Mi sei mancata – pensava, durante le notti estive intrise di sudore.
Le guardava, incantato, il volto, le spiava il respiro, senza liberare la mano che lei, prima d’addormentarsi, gli stringeva, per trattenerlo, come l’ancora, calata sul fondo, trattiene la nave.
In quelle notte di veglia, Ulisse fissava la stella polare, compagna sicura di tanti viaggi, e la vedeva allontanarsi sempre di più fino a scomparire, mentre il Grande Carro si copriva con il volto della sua sposa.
Pensava ai vent’anni persi in una inutile guerra e in un tormentato ritorno, ma anche ai vent’anni di battaglie tra il desiderio di restare e la voglia di partire e capì che quello era il castigo degli dei.
L’infelicità di chi non sa godere delle cose che ha avuto, e l’insoddisfazione per le cose già possedute, che lo spingevano a cercarne ancora, altrove, gli appartenevano, come l’aquila appartiene al cielo e l’ulivo alla terra in cui si annoda.
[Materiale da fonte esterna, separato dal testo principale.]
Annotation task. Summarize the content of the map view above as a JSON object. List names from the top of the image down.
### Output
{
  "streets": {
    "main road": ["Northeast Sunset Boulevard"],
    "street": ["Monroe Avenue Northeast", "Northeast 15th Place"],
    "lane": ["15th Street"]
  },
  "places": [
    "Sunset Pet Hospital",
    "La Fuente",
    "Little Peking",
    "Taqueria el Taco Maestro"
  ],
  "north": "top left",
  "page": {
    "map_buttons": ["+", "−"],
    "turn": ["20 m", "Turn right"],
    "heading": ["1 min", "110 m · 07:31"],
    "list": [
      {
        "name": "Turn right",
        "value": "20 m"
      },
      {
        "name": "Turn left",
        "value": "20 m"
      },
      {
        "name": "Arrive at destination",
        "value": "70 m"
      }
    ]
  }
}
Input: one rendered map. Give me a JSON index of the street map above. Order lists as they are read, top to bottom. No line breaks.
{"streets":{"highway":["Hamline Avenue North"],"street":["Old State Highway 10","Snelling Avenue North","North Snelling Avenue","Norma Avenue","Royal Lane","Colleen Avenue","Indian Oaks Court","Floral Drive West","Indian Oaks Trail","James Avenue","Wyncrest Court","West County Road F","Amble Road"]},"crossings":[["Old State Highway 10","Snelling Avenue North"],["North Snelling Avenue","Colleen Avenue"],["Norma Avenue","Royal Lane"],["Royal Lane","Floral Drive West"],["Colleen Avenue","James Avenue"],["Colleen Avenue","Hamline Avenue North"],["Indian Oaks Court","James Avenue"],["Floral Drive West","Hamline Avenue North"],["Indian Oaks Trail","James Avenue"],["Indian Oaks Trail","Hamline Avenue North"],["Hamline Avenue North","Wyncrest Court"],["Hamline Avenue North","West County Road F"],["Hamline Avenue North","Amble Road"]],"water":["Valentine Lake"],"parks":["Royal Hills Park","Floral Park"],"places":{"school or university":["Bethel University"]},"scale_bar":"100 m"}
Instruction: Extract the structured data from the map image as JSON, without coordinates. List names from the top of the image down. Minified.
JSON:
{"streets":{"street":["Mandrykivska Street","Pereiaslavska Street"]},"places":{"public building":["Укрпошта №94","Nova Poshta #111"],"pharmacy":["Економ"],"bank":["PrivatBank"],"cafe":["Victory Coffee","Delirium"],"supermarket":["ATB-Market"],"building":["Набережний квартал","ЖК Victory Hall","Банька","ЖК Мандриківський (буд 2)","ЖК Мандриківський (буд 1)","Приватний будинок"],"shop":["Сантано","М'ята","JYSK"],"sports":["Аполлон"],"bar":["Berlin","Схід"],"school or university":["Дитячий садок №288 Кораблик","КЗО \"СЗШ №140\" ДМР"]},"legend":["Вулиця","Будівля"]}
Ma adesso era stanco e voleva riposare.
Pregò gli dei che gli cancellassero dal cuore la voglia di andare, che potesse godere, per tutto il tempo che gli era stato destinato, delle cose che aveva.
Penelope, il mattino dopo, cercò invano di svegliarlo. Il volto di Ulisse era sereno, come quello di chi ha trovato, finalmente, un luogo dove restare.